Let $ u_1,u_2 $ be linearly independent elements of $U$. There is a linear map $T:U \to V$. Given this $T(u_1), T(u_2)$ are a linearly independent elements of $V$. Here, $U$ and $V$ are vector spaces over a field $K$.
My attempt:
$a_1u_1+a_2u_2=0_U$
(*) $T(a_1u_1+a_2u_2)=T(0_U)$
(*) is equivalent to,
(**): $a_1T(u_1)+a_2T(u_2)=T(0_U)=0_V$
We know $a_1=a_2=0$ as $u_1, u_2$ is a linearly independent set
Suppose $a_3,a_4$ are also solutions to (**)

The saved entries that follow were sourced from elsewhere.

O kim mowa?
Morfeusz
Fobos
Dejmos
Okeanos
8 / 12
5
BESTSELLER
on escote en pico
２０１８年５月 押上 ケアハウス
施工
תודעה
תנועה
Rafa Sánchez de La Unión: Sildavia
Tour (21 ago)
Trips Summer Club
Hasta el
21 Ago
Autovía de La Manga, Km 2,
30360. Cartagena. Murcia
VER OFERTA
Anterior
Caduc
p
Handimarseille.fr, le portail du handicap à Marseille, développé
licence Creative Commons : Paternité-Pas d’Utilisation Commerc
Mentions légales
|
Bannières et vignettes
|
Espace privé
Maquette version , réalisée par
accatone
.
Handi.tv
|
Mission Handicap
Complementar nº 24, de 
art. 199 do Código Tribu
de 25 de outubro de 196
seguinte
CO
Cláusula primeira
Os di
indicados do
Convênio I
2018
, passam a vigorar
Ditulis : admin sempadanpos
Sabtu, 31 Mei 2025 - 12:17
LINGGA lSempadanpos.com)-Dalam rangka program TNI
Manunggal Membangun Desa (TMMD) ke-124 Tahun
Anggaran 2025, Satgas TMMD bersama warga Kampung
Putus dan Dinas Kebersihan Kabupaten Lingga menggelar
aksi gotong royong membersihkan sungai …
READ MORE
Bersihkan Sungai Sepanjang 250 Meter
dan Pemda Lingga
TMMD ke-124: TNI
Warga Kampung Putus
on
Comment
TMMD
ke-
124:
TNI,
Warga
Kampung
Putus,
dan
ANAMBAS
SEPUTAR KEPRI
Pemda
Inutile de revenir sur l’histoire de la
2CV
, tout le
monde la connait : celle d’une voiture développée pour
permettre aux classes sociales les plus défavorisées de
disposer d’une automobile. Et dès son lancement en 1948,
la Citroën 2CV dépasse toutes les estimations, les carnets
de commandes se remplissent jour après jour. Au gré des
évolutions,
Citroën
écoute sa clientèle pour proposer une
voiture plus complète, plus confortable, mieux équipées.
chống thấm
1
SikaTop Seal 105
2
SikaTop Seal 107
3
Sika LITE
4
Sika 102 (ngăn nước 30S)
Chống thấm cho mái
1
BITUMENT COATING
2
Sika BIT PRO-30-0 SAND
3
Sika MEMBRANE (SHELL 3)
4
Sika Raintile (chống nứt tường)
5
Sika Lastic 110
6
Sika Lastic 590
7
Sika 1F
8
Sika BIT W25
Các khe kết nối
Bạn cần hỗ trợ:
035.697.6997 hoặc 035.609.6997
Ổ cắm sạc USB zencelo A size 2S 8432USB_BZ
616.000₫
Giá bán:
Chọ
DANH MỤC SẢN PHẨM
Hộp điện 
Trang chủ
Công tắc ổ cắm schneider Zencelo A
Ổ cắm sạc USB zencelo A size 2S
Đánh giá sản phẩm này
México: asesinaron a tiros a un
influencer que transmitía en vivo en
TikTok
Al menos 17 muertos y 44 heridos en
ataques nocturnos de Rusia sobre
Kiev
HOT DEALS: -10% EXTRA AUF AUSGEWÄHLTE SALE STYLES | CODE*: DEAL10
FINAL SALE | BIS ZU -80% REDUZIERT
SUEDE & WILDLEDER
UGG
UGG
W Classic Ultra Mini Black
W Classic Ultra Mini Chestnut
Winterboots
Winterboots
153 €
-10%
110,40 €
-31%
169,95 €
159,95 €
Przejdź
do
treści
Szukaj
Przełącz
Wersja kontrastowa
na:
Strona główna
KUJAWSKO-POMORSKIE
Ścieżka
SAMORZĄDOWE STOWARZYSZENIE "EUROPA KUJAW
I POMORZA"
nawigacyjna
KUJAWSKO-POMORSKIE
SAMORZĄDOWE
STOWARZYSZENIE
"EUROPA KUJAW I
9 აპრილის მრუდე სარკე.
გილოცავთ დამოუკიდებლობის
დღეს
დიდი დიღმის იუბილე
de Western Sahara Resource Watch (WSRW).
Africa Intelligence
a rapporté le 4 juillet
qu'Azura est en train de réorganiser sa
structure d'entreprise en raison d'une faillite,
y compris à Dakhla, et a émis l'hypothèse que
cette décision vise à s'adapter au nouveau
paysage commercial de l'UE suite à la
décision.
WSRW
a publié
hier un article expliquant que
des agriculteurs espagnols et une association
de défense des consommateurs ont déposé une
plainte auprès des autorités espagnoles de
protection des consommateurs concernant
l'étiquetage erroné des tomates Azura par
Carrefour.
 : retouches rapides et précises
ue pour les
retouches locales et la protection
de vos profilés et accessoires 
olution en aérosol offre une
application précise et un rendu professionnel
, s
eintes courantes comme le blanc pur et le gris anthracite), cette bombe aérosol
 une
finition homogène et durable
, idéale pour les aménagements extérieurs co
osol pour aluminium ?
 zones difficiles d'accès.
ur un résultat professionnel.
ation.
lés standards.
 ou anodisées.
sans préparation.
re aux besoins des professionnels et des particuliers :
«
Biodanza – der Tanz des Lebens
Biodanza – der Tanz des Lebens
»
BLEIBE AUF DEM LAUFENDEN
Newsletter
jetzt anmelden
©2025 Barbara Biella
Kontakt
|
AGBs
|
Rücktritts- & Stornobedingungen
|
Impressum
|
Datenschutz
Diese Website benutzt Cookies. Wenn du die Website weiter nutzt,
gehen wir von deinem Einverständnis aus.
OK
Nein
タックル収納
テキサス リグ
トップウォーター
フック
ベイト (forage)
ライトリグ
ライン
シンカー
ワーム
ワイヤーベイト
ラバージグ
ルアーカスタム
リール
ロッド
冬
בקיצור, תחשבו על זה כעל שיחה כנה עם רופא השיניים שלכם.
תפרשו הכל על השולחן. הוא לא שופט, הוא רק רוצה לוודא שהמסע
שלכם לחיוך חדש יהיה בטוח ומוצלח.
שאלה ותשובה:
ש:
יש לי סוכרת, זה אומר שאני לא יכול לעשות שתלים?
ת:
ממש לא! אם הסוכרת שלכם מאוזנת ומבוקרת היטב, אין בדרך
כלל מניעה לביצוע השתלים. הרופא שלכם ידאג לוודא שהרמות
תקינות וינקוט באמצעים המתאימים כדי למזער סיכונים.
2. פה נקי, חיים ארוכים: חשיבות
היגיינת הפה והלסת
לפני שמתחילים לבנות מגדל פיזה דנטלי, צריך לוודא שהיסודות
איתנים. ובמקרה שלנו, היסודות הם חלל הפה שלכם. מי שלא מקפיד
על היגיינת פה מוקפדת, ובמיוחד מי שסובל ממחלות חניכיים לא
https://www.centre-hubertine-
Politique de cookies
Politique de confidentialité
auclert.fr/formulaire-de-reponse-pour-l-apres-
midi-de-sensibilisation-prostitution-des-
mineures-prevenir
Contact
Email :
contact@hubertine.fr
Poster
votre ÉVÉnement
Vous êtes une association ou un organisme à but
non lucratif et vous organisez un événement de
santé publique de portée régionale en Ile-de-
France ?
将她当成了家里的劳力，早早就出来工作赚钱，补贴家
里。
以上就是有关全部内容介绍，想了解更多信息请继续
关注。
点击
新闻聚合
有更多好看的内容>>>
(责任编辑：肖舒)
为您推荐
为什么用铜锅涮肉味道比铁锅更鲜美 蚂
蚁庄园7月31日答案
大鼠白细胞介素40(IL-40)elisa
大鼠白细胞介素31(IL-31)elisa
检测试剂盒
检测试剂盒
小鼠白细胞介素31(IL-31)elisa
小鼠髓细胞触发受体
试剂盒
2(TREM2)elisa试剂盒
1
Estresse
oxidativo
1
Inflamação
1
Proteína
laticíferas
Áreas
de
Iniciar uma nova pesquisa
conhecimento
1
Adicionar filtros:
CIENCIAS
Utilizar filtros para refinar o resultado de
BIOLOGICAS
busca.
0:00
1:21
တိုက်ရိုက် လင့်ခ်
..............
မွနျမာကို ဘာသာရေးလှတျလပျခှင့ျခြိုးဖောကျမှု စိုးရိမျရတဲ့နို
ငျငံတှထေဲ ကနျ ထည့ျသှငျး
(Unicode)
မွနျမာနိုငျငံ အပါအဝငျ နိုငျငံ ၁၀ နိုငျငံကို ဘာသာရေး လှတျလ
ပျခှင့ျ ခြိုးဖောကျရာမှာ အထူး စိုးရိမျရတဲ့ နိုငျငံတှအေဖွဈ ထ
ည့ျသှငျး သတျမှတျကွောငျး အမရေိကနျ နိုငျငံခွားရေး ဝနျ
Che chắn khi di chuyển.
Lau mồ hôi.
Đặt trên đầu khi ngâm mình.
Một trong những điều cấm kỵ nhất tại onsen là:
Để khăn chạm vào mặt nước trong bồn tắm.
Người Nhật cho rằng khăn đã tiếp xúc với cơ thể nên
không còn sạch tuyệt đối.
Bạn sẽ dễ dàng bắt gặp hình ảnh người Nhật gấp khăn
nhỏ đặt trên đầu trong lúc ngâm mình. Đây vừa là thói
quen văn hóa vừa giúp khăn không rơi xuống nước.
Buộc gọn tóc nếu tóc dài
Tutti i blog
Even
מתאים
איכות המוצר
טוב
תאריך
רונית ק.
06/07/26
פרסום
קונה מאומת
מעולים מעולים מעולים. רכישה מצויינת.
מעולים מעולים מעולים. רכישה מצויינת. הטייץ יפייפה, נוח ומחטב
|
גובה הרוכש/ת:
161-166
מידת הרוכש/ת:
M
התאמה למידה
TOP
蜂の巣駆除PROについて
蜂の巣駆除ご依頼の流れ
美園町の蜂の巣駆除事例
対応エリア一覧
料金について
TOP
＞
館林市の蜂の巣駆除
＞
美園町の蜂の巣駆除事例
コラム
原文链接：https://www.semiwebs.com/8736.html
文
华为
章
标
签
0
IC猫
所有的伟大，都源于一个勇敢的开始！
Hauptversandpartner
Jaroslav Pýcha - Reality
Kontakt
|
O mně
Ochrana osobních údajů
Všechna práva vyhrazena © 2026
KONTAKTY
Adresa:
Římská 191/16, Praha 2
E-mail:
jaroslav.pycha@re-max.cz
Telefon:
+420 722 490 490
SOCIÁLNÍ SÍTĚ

Then $ T^{-1}( a_3T(u_1)+a_4T(u_2))=T^{-1}(0_V) $
This means $ a_3(u_1)+a_4(u_2)=(0_U) $, but this is not possible as $u_1,u_2$ are linearly independent
So $a_1,a_2$ are the only solutions to (**) $\Rightarrow$ linear independence.
a) Have I made any oversights/mistakes in my attempted proof? b)Can someone direct me towards proving this statement is true/false?
Best Answer
This is not true. Let $V =\mathbb R$, and let $T:U\to \mathbb R$ be any linear map. It doesn't matter what $u_1,u_2\in U$ you choose, $T(u_1),T(u_2)$ will always be linearly dependent because $\mathbb R$ has dimension $1$: It's impossible to find two or more linearly independent vectors of $\mathbb R$.
On the other hand, if $T:U\to V$ is injective, and if $T(u_1),T(u_2)$ are linearly dependent, then there exists $\alpha,\beta$ such that:
$$\alpha T(u_1)+\beta T(u_2)=0_V$$ $$\iff T(\alpha u_1+\beta u_2)=0_V$$ $$\iff \alpha u_1+\beta u_2\in \ker (T)$$
But, because $T$ is injective, $\ker(T)=\{0_U\}$. This means that $$\alpha u_1+\beta u_2=0_U$$
So, in other words $T(u_1),T(u_2)$ are linearly dependent $\implies$ $u_1,u_2$ are linearly dependent
This is the same as saying: $u_1,u_2$ are linearly independent $\implies $ $T(u_1),T(u_2)$ are linearly independent (Contraposition)
So in the case where $T$ is injective, that holds.